The South Korean researchers therefore devised an advanced interdigitated microelectrode (IME) sensor system and used it in conjunction with 4-(2-hydroxyethyl)-1- piperazinepropanesulfonic acid (EPPS), a small molecule helping to convert aggregated Abeta into its monomeric form.
"We originally tried commercially available enzyme-linked immunoabsorbent assays [ELISA], but these were insufficiently sensitive to show changes in plasma Abeta concentrations of 10-100 picomolars, while the IME sensors we developed can detect proteins at subpicomolar levels," said Kim.
That newly developed AD diagnostic technique was used to compare heterogeneous and monomerized forms of plasma Abeta in plasma, using EPPS to dissociate aggregated forms into monomers to enhance quantification accuracy.
The researchers then compared Abeta levels of EPPS-treated plasma with those of untreated samples, in order to minimize inter- and intra-individual variations.
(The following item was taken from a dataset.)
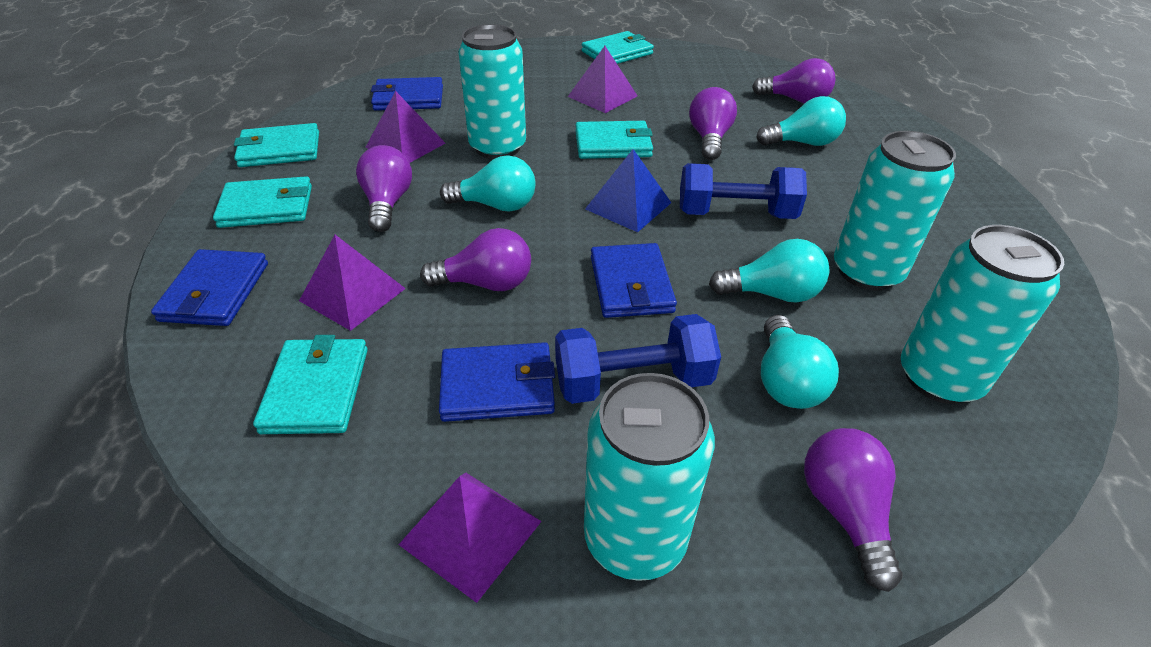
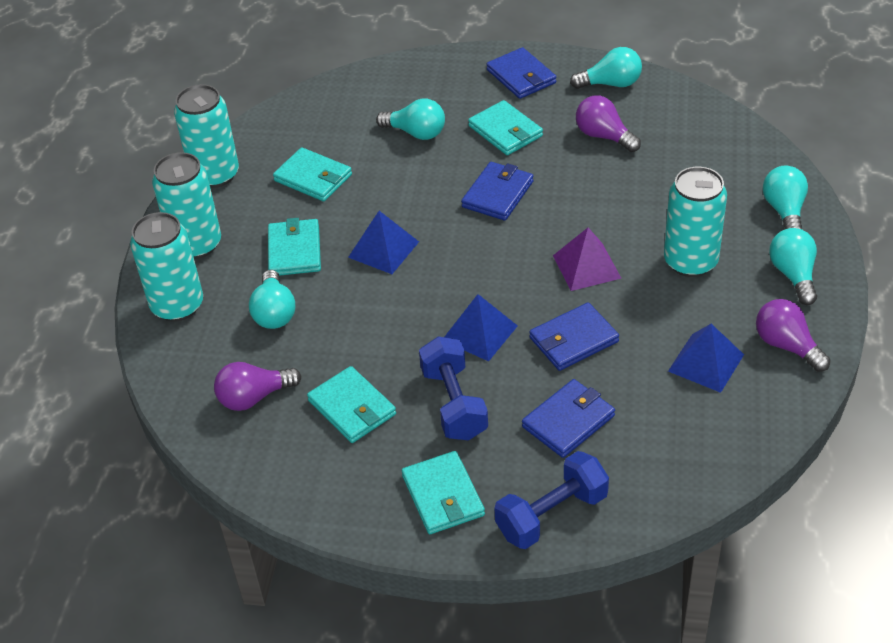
blue pyramid: 1 -> 3
purple light bulb: 5 -> 3
purple pyramid: 4 -> 1
turquoise light bulb: 4 -> 5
The IME sensor system was able to measure plasma Abeta levels at picomolar levels.
"EPPS treatment dissociates oligomeric Abeta, which will acutely and artificially increase the Abeta concentration as measured by antibodies, if an individual has oligomers in blood," said Kim.
"Conversely, in a non-AD patient, the plasma Abeta oligomer concentration should be lower and the EPPS-mediated Abeta concentration increase minimal, which is how we distinguish AD patients from normal subjects."
The implementation of that self-standard blood test was shown to result in substantial distinctions between AD patients and those with normal cognition, "with a sensitivity of 93% and a specificity of 97% and minimal overlaps between groups," said Kim.
"In this study, we reported results from 61 amyloid-positive AD patients and 45 amyloid-negative cognitively normal subjects, diagnosed using positron-emission tomography," said Kim. "Including our current ongoing investigation, the total subject number now exceeds 200 in each group."
Looking ahead, "we hope our new AD diagnostic technology could become one of the primary screening tools ahead of current techniques," said Kim. "We are now conducting a larger-scale clinical investigation and planning to expand the technology to other brain disorders, such as Parkinson's disease.